═══ Selected passage
And there was no way you could work with anyone else in the same tree?
even though the featureset was othogonal, now let me guess the problem was with the people trying to contribute not with you? We've somehow managed in every other driver developed to do both modesetting and acceleration work at the same time in the same codebase. Now what makes unichrome special?
even though the featureset was othogonal, now let me guess the problem was with the people trying to contribute not with you? We've somehow managed in every other driver developed to do both modesetting and acceleration work at the same time in the same codebase. Now what makes unichrome special?
Code reuse to save time was necessary, later review revealed most of that code was pointless, we still haven't gotten around to removing it all, but there was a number of pointless abstraction layers. The KMS code pretty much removes all of them, so I don't see the need to destabilise or cleanup the dead end that is DDX modesetting at this point.
══════
§ **Task details**
In the driver discussion, what does the KMS code pretty much remove? The lines after this point are separate material, apart from the driver discussion.
═══ Material shown
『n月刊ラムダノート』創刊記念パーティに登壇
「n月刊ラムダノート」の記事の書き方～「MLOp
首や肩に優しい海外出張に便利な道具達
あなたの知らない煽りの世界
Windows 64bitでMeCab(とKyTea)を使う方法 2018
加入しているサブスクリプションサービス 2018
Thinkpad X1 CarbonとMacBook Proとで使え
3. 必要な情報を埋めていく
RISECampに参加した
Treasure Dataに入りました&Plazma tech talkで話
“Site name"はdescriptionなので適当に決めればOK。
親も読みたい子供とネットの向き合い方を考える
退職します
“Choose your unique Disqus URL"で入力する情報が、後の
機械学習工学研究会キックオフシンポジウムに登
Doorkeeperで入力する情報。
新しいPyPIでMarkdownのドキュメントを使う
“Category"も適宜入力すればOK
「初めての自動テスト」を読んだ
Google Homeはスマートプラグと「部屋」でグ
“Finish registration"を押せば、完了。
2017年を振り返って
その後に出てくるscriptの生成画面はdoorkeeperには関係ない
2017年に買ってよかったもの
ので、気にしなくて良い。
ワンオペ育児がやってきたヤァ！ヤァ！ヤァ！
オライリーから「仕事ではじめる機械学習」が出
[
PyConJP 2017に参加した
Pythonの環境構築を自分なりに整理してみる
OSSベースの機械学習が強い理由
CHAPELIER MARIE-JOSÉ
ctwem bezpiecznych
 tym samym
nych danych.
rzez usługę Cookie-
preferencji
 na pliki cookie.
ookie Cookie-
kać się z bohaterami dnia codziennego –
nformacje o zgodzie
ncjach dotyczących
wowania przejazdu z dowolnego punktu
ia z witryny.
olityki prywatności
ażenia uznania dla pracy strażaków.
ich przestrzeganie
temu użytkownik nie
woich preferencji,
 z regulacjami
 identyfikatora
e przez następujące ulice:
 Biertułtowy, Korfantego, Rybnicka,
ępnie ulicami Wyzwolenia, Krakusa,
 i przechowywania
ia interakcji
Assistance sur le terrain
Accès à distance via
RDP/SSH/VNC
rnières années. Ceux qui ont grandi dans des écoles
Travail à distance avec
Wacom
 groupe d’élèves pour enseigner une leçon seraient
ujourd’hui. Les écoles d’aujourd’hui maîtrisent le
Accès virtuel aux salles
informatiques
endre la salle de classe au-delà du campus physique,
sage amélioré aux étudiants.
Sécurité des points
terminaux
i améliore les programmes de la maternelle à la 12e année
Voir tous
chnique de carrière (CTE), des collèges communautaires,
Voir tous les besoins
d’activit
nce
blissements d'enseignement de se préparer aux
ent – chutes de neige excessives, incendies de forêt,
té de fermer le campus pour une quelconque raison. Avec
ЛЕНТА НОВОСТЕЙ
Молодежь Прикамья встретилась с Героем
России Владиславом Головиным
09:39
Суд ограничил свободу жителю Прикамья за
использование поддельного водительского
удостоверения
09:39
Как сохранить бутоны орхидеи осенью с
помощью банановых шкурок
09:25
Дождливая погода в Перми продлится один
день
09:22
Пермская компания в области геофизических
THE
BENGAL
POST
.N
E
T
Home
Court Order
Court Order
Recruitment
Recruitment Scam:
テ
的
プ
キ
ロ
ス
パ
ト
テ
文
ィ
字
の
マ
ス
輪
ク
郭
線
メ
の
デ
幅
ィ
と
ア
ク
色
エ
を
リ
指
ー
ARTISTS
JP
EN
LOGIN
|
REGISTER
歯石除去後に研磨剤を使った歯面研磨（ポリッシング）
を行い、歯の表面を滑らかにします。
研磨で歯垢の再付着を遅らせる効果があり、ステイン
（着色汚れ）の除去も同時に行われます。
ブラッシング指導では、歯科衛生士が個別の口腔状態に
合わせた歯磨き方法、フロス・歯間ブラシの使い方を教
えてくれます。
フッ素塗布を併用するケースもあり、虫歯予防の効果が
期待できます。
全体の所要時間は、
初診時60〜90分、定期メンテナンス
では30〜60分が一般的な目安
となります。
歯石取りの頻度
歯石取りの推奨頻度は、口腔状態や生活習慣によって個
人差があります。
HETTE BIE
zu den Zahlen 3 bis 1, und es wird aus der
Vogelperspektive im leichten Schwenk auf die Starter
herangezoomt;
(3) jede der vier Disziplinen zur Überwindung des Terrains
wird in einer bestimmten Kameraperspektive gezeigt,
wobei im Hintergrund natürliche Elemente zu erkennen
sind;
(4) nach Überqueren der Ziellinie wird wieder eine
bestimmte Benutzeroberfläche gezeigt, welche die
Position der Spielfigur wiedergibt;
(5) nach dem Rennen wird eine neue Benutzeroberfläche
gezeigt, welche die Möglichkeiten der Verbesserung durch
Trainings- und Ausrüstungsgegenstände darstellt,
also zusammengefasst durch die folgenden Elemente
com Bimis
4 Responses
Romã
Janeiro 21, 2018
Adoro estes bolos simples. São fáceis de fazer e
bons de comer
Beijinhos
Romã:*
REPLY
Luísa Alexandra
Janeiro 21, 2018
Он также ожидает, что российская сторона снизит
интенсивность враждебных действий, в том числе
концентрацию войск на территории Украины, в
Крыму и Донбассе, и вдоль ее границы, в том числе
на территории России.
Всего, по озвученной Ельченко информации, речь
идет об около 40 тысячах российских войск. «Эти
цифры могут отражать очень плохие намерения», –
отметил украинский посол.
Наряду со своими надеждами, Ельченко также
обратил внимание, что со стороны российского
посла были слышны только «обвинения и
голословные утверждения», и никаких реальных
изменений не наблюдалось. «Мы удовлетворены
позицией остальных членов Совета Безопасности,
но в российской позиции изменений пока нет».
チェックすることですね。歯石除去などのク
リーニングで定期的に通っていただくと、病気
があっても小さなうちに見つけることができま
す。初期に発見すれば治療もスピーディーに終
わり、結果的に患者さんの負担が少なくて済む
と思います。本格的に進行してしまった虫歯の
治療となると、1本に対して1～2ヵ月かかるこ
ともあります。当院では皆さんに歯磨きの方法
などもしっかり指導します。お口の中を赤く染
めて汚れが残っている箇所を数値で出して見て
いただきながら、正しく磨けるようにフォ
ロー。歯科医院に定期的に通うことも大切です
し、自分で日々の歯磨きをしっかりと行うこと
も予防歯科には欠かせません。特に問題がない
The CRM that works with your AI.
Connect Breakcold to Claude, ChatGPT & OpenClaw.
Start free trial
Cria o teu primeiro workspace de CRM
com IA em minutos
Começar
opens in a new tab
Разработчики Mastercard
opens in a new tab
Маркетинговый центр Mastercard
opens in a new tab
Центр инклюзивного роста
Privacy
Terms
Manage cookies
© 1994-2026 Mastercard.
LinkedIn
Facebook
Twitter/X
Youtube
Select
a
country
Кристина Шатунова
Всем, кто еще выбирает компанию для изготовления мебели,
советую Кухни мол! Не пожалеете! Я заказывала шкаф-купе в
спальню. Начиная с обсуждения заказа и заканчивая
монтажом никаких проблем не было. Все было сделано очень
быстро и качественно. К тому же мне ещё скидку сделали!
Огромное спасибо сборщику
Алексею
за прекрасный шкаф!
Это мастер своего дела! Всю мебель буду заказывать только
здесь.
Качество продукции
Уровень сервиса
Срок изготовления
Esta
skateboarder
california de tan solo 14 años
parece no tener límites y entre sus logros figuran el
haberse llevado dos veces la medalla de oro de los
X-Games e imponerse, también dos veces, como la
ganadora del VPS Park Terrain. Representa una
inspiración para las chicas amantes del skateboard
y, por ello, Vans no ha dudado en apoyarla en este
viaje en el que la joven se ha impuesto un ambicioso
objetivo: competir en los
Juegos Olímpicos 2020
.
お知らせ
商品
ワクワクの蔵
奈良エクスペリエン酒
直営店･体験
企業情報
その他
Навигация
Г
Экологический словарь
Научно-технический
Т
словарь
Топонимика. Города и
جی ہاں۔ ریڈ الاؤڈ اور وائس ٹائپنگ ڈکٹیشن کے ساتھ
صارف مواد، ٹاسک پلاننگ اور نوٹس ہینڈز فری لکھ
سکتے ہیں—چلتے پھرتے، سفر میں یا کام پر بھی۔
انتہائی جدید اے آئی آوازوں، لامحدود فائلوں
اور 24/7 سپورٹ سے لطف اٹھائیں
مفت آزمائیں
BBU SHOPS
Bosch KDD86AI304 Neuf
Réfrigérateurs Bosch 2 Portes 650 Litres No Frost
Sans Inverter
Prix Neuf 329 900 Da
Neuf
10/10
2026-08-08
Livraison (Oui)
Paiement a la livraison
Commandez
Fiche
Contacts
══════
§ **Finished exercise**
It removes nearly all of the pointless abstraction layers.